Let $(g_i)$ be a sequence of functions such that $g_k: \mathbb{R}^n \to [0,\infty)$, $\text{supp}\, (g_k) \subset \overline B(0, 1/k)$ and $\int g_k (x) \, dx =1$ for all $k=1, 2, 3, \ldots$. Let $f \in L^1(\mathbb{R}^n)$. Show that $$ \lim_{k \to \infty} \|f - f*g_k\|_1 =0. $$
What I have tried:
We have the following lemma: Let $1≤p≤∞$, $f∈L_1$, $g\in L_p$. Then $f∗g\in L_p$ and $\|f∗g\|_{L_p}≤\|f\|_{L_1}\|g\|_{L_p}$. Because $f\in L_1$ and $g_k\in L_1\; \forall \,k$ we can calculate: $$\lim_{k \to \infty} \|f - f*g_k\|_1 =\lim_{k \to \infty} \int_{\mathbb{R}^n}f(x) -\int_{\mathbb{R}^n}f(y)g_k(x-y)\,dy\,dx $$ $$\leq \lim_{k \to \infty} \int_{\mathbb{R}^n}f(x)-\int_{\mathbb{R}^n}f(y)\,dy\int_{\overline B(0, 1/k)}g_k(x-y)\,dy\,dx$$ $$=\int_{\mathbb{R}^n}f(x)\,dx-\int_{\mathbb{R}^n}f(y)\,dy=0$$ Does this make any sense or is it in the right direction?
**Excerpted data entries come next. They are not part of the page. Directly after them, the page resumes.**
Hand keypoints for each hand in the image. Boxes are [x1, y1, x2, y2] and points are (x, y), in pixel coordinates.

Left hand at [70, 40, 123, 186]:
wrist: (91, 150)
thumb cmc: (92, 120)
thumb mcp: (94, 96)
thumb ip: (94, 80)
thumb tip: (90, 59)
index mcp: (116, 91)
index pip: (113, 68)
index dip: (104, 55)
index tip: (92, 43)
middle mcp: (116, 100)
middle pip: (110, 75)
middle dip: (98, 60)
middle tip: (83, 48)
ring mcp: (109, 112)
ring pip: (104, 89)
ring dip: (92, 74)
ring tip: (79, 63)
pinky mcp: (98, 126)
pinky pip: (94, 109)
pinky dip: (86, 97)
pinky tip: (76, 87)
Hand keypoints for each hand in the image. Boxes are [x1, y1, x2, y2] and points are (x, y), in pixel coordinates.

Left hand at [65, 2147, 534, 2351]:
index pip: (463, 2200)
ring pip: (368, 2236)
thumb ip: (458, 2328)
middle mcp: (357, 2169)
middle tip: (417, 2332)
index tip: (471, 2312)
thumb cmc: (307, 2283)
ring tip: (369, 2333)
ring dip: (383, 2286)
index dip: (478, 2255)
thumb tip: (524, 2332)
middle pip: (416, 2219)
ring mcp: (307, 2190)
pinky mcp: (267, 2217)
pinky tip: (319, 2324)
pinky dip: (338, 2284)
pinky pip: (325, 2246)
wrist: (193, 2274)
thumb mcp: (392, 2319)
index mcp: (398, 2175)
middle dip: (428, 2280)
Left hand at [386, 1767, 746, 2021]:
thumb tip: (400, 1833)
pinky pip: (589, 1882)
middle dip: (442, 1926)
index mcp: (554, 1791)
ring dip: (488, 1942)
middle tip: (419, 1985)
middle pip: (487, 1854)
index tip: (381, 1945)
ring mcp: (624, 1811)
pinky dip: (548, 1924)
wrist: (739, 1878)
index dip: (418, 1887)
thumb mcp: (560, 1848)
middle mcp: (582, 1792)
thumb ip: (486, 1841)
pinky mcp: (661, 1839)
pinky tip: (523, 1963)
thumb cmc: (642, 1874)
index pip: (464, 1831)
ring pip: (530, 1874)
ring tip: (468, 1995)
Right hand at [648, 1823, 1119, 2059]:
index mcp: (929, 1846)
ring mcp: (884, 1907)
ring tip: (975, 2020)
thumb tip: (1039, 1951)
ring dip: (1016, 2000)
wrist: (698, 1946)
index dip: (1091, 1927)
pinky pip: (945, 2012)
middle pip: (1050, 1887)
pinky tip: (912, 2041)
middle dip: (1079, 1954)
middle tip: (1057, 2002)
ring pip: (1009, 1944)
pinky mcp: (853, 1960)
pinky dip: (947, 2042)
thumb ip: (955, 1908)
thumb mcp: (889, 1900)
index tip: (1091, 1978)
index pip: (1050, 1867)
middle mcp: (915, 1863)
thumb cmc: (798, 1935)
Any help is appreciated.
The norm of $f$ in $L^{1}$ is not $\int f(x)dx $. It is $\int |f(x)|dx$ and absolute value is absolutely essential!.
First consider the case when $f$ is continuous with compact support. $\|f-f*g_k\|_1=\int \int |f(x)-\int f(x-y)g_k(y) dy|dx \leq \int \int |f(x)-f(x-y)|g_k(y) dydx $. The inside integral can be taken over $\|y\| <\frac 1k$. Also, the integral w.r.t. $x$ can be taken from $-T-1$ to $T+1$ if $f$ has upport in $[-T,T]$. Using uniform continuity of $f$ we see easily that $\|f-f*g_k\|_1 <\epsilon$ provided $k$ is sufficiently large.
For the general case you have to use the fact that $f$ can be approximated in $L^{1}$ norm by continuous functions with compact support. You will also need the inequality $\|f_1*f_2\|_1 \leq \|f_1\|_1 \|f_2\|_1$. This part of the proof is fairly straightforward and I will leave the details to you.